31.1 OEBinary Format Specification

A single OEBinary version 2 record consists of a data tag, followed by the data length, and finally by the data itself. Simplifed, a single record looks like TAG|LENGTH|DATA. Embedding is accomplished by placing OEBinary records inside the data field of higher level OEBinary records.

The first byte of a tag field is used to determine the tag type. If the first byte has the value 0x0 then the tag is a user-defined type. Non-zero values indicate that the tag is reserved for use by OpenEye Scientific Software. The list of OpenEye private use tags may be requested from OpenEye Scientific Software by contacting support@eyesopen.com. Extending the OEBinary format to include new types should be done using user-defined tags. Again, a user-defined tag begins with a 0x0 byte to designate it as a user-defined tag. The tag length in number of bytes is then specified using a variable number of bytes. Valid OEBinary user defined tags must be a minimum of one non-zero byte long and less than or equal to 1024 bytes including the null terminator. The lowest seven bits of each byte are used to represent the length of the data tag. The final byte in the length specification is recognized when the high bit (0x80) is set. Tag lengths of up to 127 bytes can then be represented in a single byte, with lengths of 128 to 1023 characters stored in two bytes. The tag itself should be a sequence of non-zero bytes of the length specified in the length field. A zero value byte will be interpreted as a C string terminator and will effectively shorten the length of the intended data tag if string matching on the tag is performed.

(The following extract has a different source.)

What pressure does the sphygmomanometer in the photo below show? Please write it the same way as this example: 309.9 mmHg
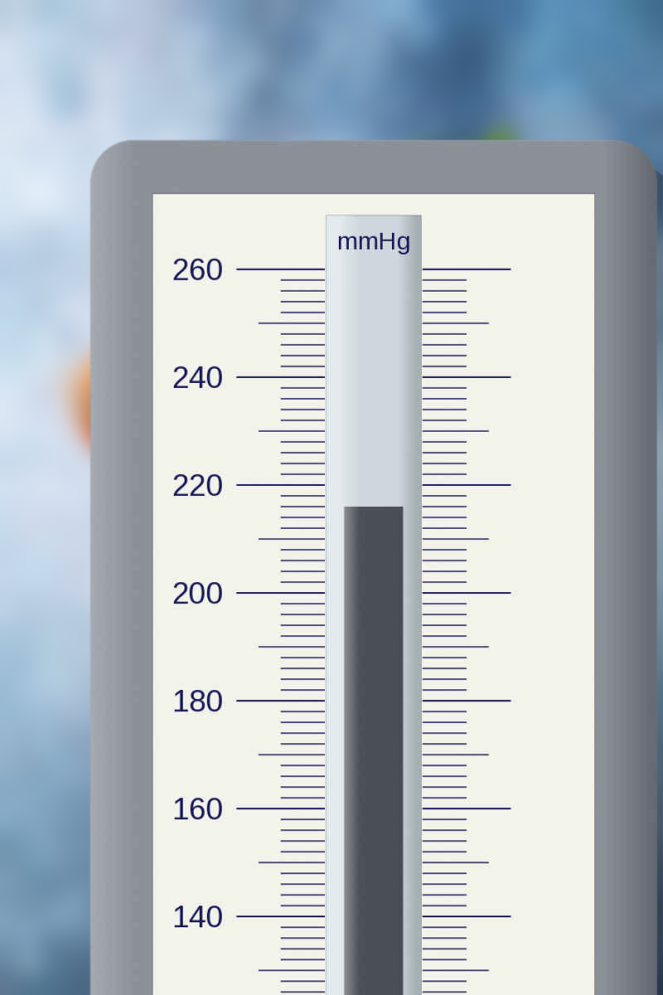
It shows 216 mmHg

The length field of an OEBinary record designates the length (in bytes) of the following data record. The field, as with the length of data tags, is itself specified in a variable number of bytes. The lowest seven bits of each byte are used to represent data. The terminating byte is designated by setting it's high bit (0x80). Valid lengths may be in the range from 0 up to and including 18446744073709551615 which is the maximum value for the C type long long unsigned int. In practice, dealing with data sizes at the high end of the possible range would certainly exhaust the limits of physical memory on most machines. Representing the maximum data size using the variable width technique requires 10 bytes to store the value even though the data size to store the value in memory is 8 bytes. Unused high bit terminators, therefore, are a minimal cost in terms of space and do help keep the file size to a minimum. Most data lengths in OEBinary files will be represented in only one or two bytes.

The data field of an OEBinary record can be any sequence of bytes of the length specified by the length field.